▶ Work item:
Transcribe, exactly and in full, every record shown below, while omitting its images.

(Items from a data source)
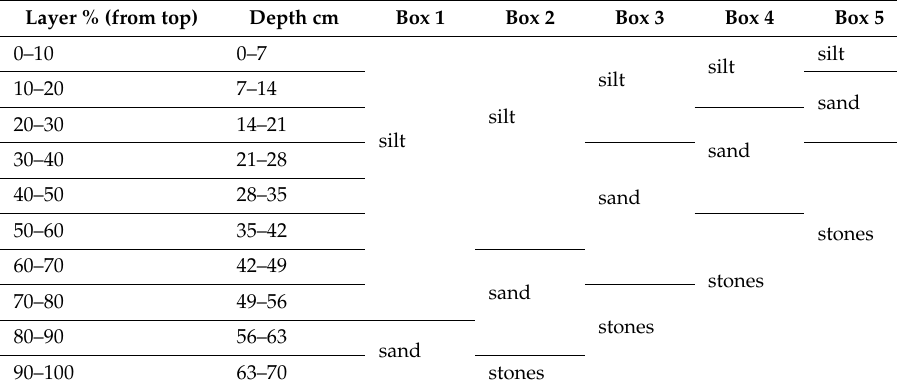
Table 1. Arrangement of the sediment layers in each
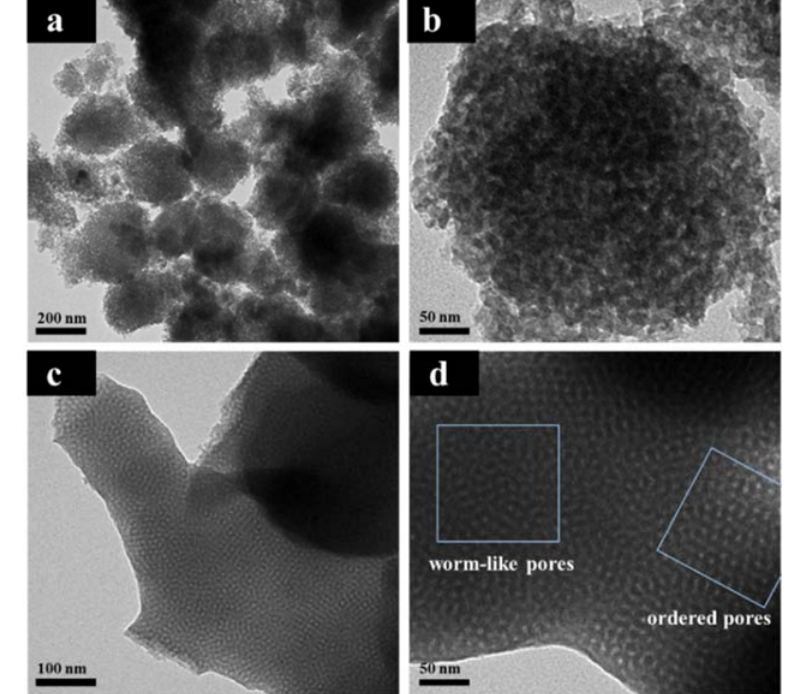
Figure 3. TEM images of NMC ( a , b ) and Mg-NMC ( c , d ).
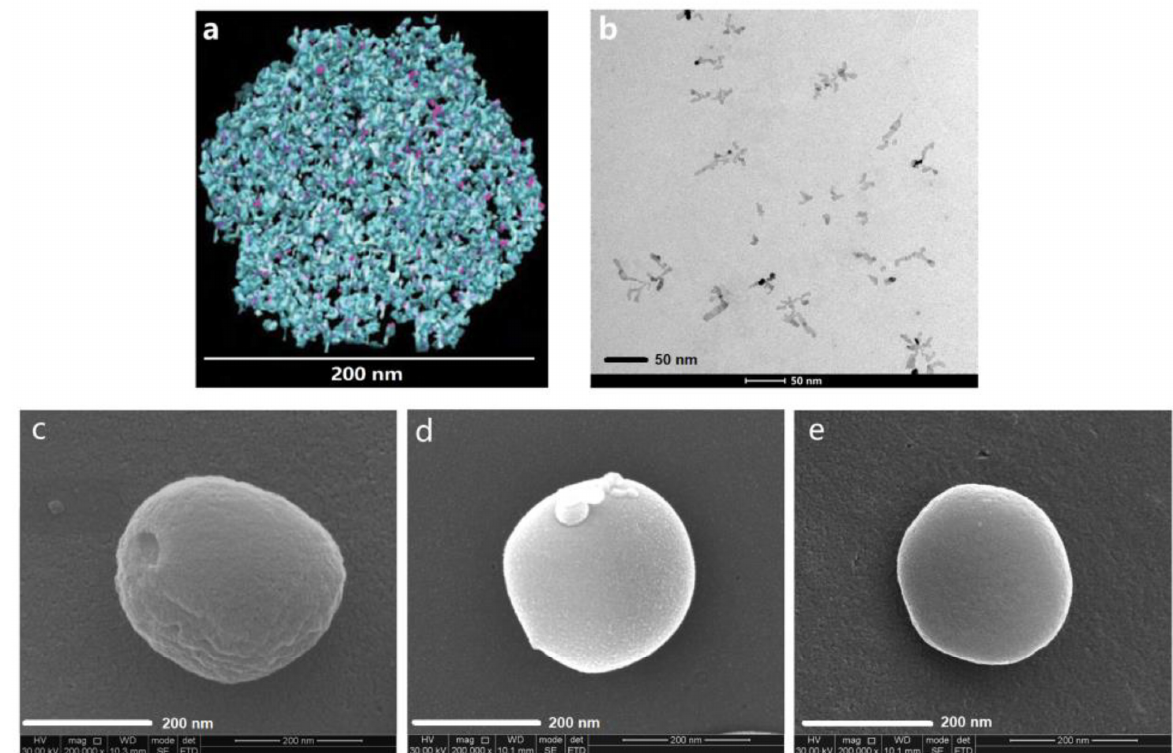
Figure 15. Modification of the casein-nanoparticles through phosphatidylcholine. ( a ) The image of the casein-nanoparticle derived from cryo-transmission electron tomography comes from the literature [151], with permission from Elsevier, 2011; ( b ) TEM image of phosphatidylcholine (PC); ( c ) SEM image of casein-nanoparticles; ( d ) SEM image of PC–casein nanoparticles, ( e ) SEM image of Cx-PC–casein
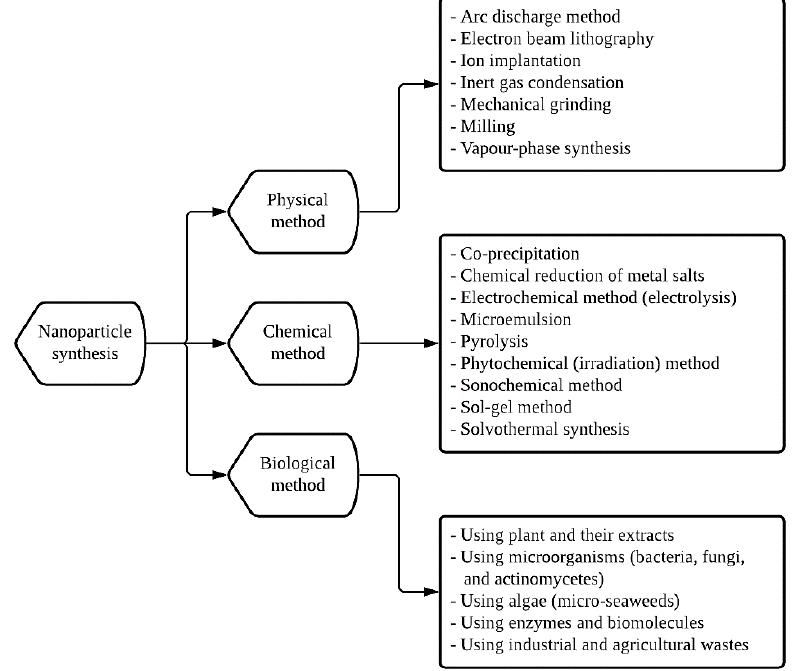
Figure 2. Classification of nanoparticle synthesis methods.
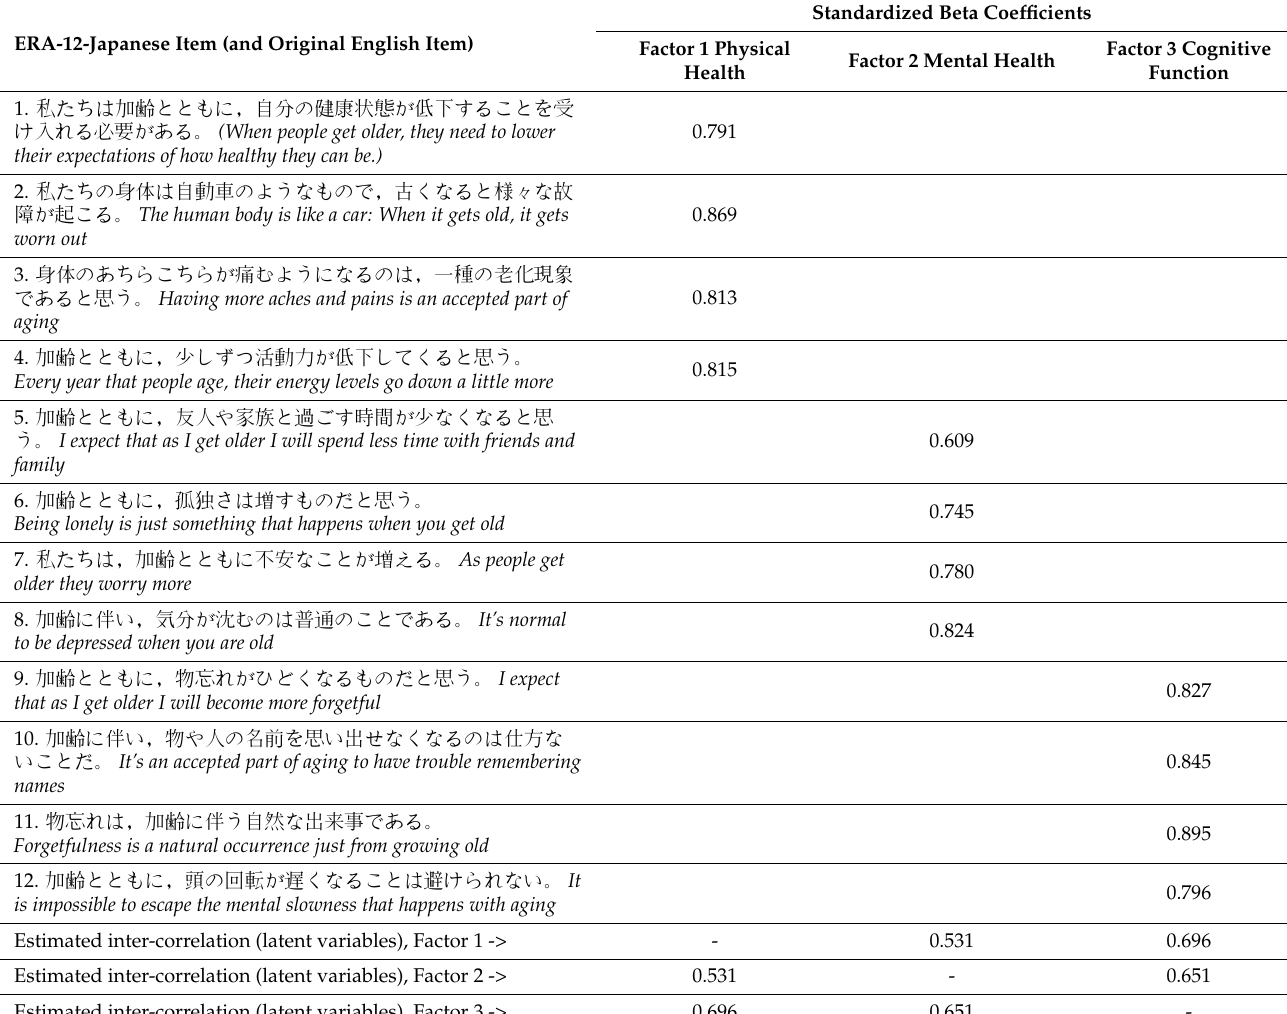
Table 3. Results of CFA with middle-aged and older adult Japanese (N =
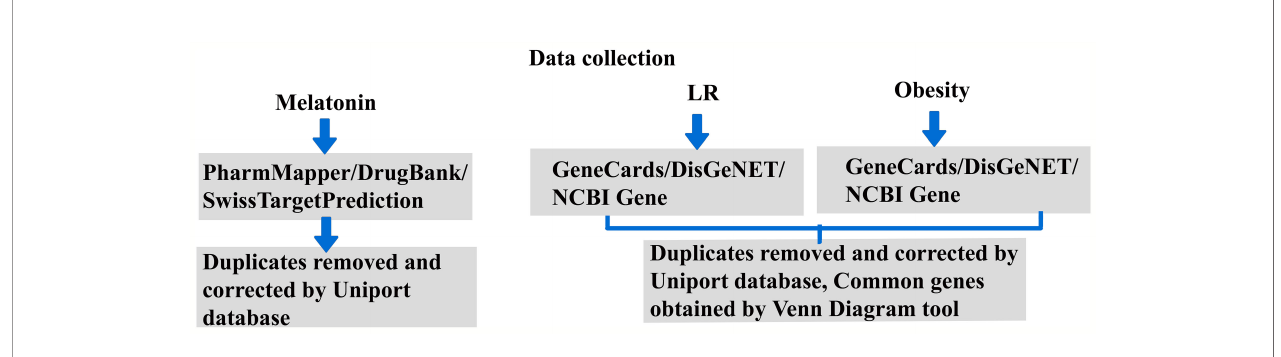
FIGURE 1 | Research Work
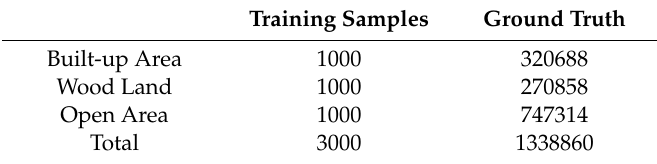
Table 3. Number of training samples and ground truth samples on the Oberpfa ff enhofen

▶ Exercise response:
Table 1. Arrangement of the sediment layers in each
Figure 3. TEM images of NMC ( a , b ) and Mg-NMC ( c , d ).
Figure 15. Modification of the casein-nanoparticles through phosphatidylcholine. ( a ) The image of the casein-nanoparticle derived from cryo-transmission electron tomography comes from the literature [151], with permission from Elsevier, 2011; ( b ) TEM image of phosphatidylcholine (PC); ( c ) SEM image of casein-nanoparticles; ( d ) SEM image of PC–casein nanoparticles, ( e ) SEM image of Cx-PC–casein
Figure 2. Classification of nanoparticle synthesis methods.
Table 3. Results of CFA with middle-aged and older adult Japanese (N =
FIGURE 1 | Research Work
Table 3. Number of training samples and ground truth samples on the Oberpfa ff enhofen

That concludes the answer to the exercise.